In this notebook we will review simple location M-estimators, some of their 
robustness properties, and algorithms to compute them. 

We first start by loading a simple data set `robustbase::cushny`. Refer to 
`help(cushny, package='robustbase')` for information on the data. 

In [None]:
x <- robustbase::cushny

It is always a good idea to look at the data

In [None]:
boxplot(x, col='tomato3', cex=1.5, pch=19)

In [None]:
rbind(mean = mean(x), median = median(x))

We now compute an M-estimator, using a Huber loss, and without standardizing. We 
write our own code, using the iterative weighted averages algorithm discussed in class. 

First we define the derivative of the loss function rho (which, in the robustness literature, is often called "Psi"):

In [None]:
HuberPsi <- function(r, cc)
    return( pmin(pmax(-cc, r), cc) )

The function `mest0` below takes as arguments the data, the tuning constant `c` (the place where the loss functions transitions from a squared loss to a linear one), a initial estimator "mu(0)" to start the iterations, the maximum number of allowed iterations (default of `100`) and the default convergence tolerance (the algorithm will stop when two consecutive values of the estimated mu differ in less than `eps`): 

In [None]:
mest0 <- function(x, cc=1.345, init=median(x), max.it = 100, eps=1e-8) {
    m1 <- init
    m0 <- m1 + 10*eps
    it <- 0
    while( ((it <- it+1) < max.it ) & (abs(m1-m0) > eps ) ) {
        re <- (x - m1)
        w <- HuberPsi(re, cc=cc)/re
        w[ is.na(w) ] <- 1
        m0 <- m1
        m1 <- sum( x*w ) / sum(w)
    }
    return(m1)
}

We use the function on the data in `x` to compute the M-estimator (note that we let all the other arguments take their default values):

In [None]:
(mu0 <- mest0(x))

Note that the M-estimator is actually "between" the mean and the median.
____
- _JOB ITEM A_
Edit the M-estimator notebook by copying it from "We now compute" up to and including "discussed in class.", replacing "Huber loss" with "Tukey loss".
- _JOB ITEM B_
List every argument name in the definition of the function mest0 in the M-estimator notebook.
You won't need the records for any of this.

Physical quantity readout data:
____
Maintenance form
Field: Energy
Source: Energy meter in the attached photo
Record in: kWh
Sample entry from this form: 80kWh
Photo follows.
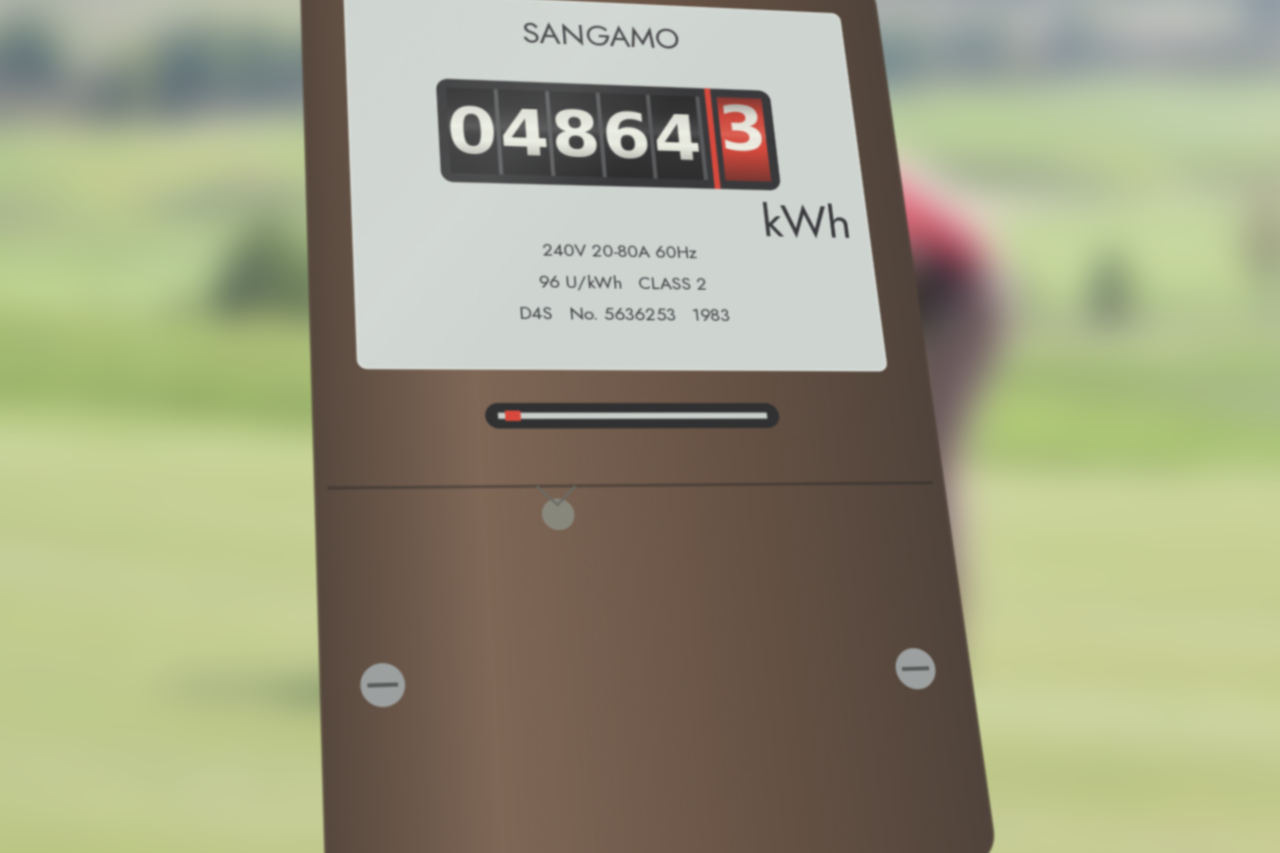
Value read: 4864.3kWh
____
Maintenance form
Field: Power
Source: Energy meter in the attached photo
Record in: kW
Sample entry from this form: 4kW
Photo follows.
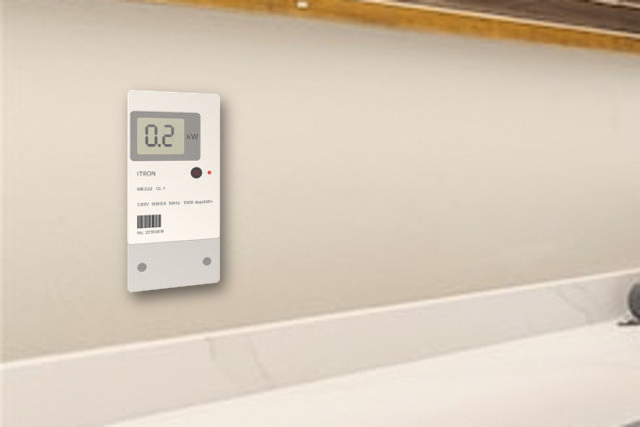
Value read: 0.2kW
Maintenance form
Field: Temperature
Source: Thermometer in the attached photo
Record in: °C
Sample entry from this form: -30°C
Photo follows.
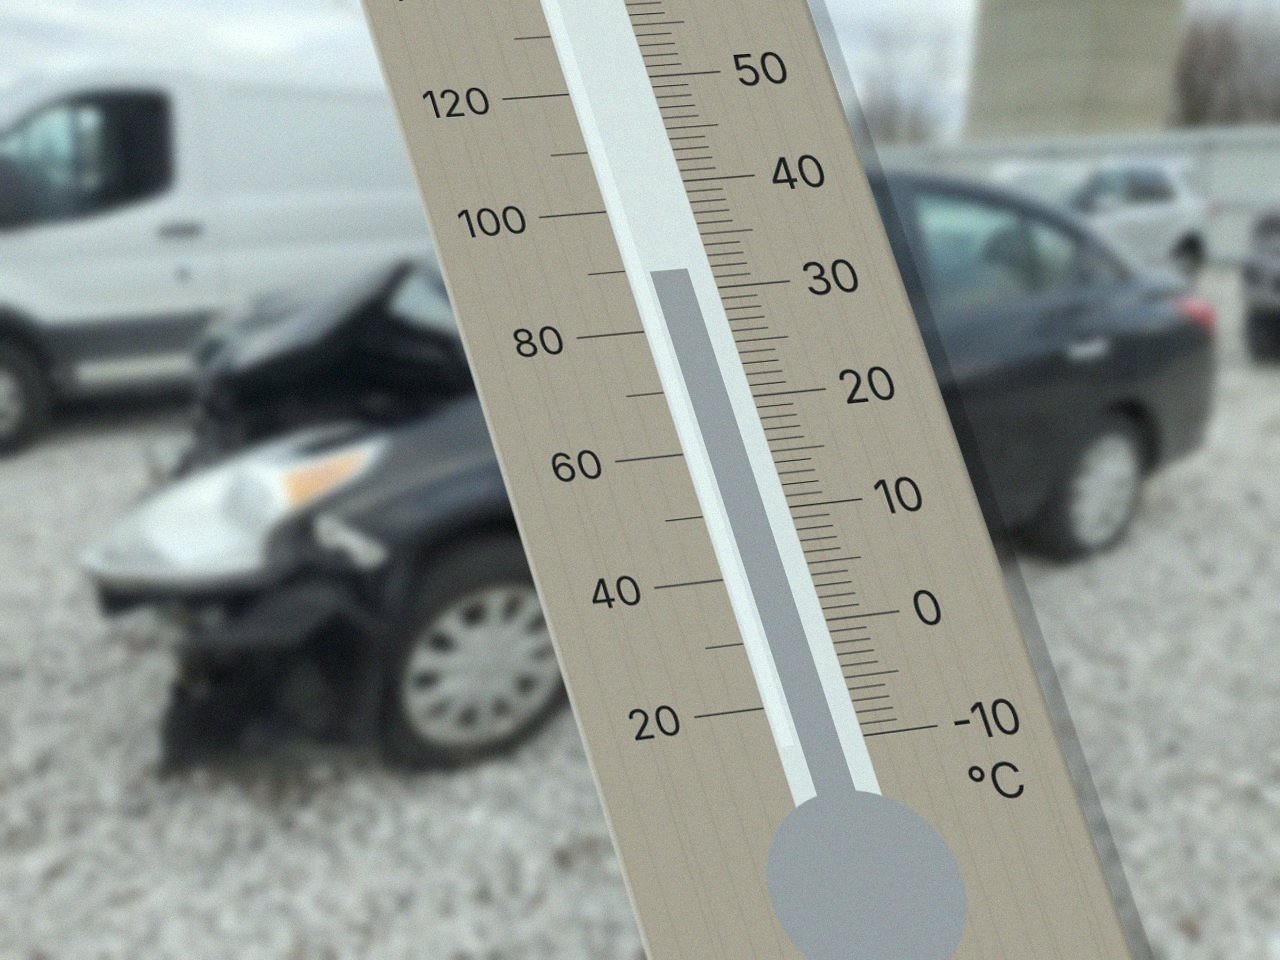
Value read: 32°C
____
- _FINAL ANSWER A_
We now compute an M-estimator, using a Tukey loss, and without standardizing. We 
write our own code, using the iterative weighted averages algorithm discussed in class.

- _FINAL ANSWER B_
x, cc, init, max.it, eps